Article Title

Comparison of Organizational Context Across HMORN Members

Publication Date



delivery system, organizational context


Background/Aims: Organizational context is an important element in implementation science and comparative effectiveness research (CER). Contextual factors include practice, hospital, system and environmental factors that may influence care delivery. For multisystem research networks such as the HMORN, awareness and inclusion of contextual factors can strengthen research design and interpretation of findings. Similarly, consideration of local contextual factors can enhance dissemination and implementation of interventions across systems. To our knowledge a comparative analysis of system-level contextual factors reflecting recent market and policy changes has not been performed for HMORN members. The aim of this study is to describe differences and similarities in seven system-level contextual factors across HMORN delivery systems and discuss their implications for CER and implementation research.

Methods: We performed a review of system-level contextual factors representing major policy, market or operational changes from 2004 to 2014. Contextual factors were: 1) accountable care organization (ACO) participation; 2) patient-centered medical home (PCMH) implementation; 3) CMS-CMMI program participation; 4) market consolidation (Mergers & Acquisitions); 5) systemwide adoption of Lean or continuous quality improvement (CQI) programs; 6) Beacon Community Grants; and 7) systemwide population health management program. A manual review of several data sources including HMORN member websites, CMS website, National Committee for Quality Assurance website and Office of the National Coordinator for Health Information technology website. Additional data was attained using a keyword search in industry journals. For each contextual factor we determined a system’s level of participation, start and end dates, and program or consolidation characteristics as applicable.

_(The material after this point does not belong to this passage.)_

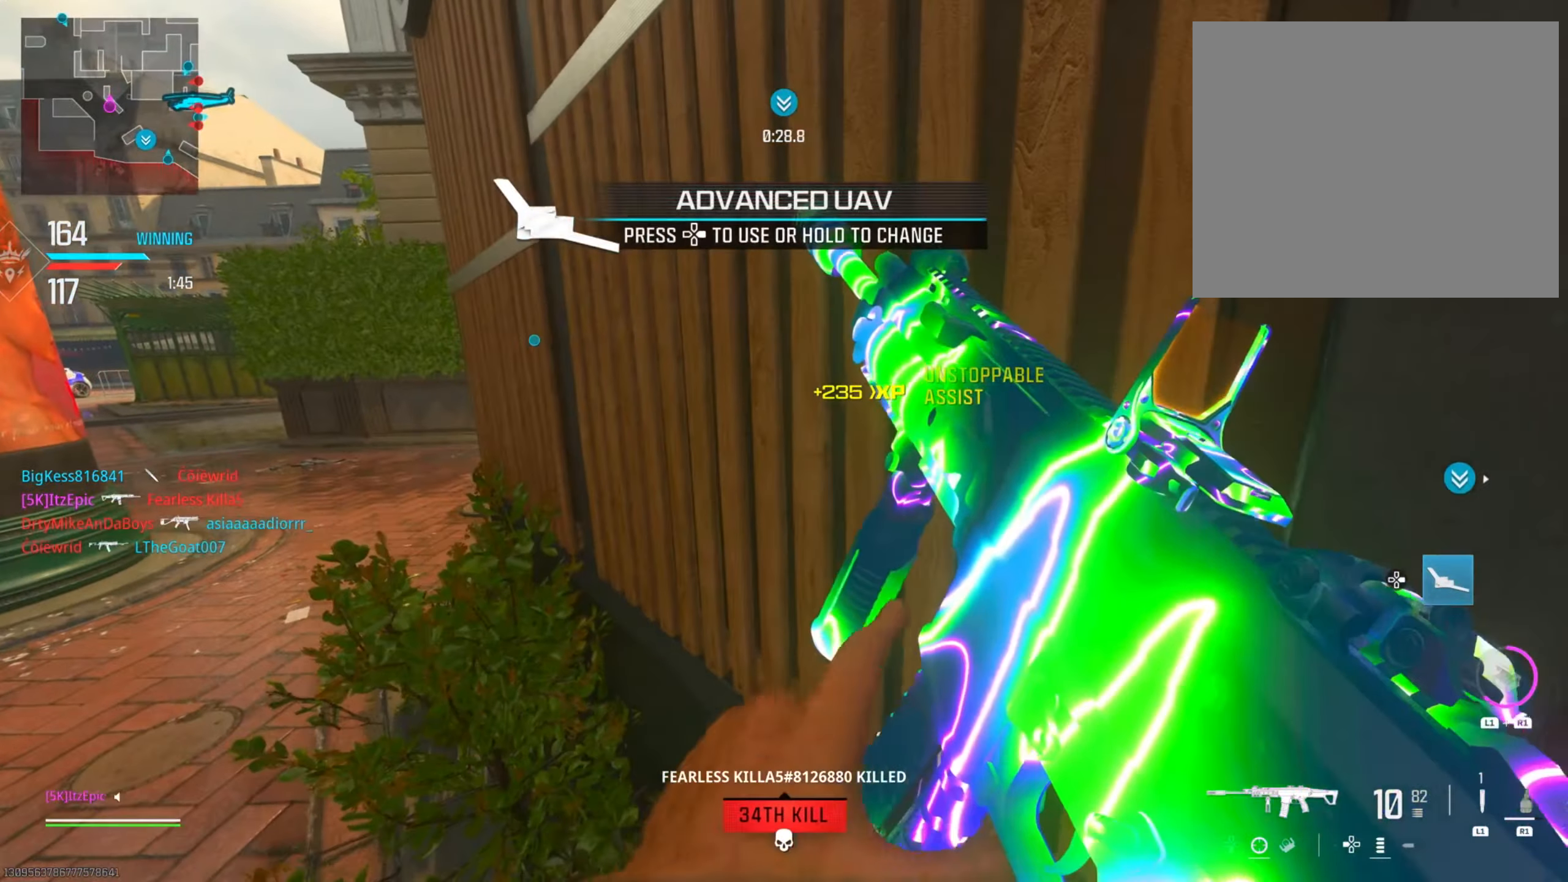
{"buttons": [], "left_stick": "right", "right_stick": "center", "events": [[34, "right_stick", "right"], [384, "right_stick", "center"], [434, "left_stick", "right"]]}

Results: Preliminary results indicate a wide variation across HMORN members in adoption of new models of care and market consolidation. Four members belonged to Beacon communities (health information exchanges). While most systems participated in an ACO, the funding mechanisms varied (Medicare-shared savings or Pioneer program). Systems underwent considerable consolidation, with the largest merger increasing a HMORN member size from 12 to 43 hospitals. Further results are pending.

Discussion: System-level contextual factors differ across HMORN members. Our findings draw attention to the relevance of contextual factors and may inform interpretation of results and implementation.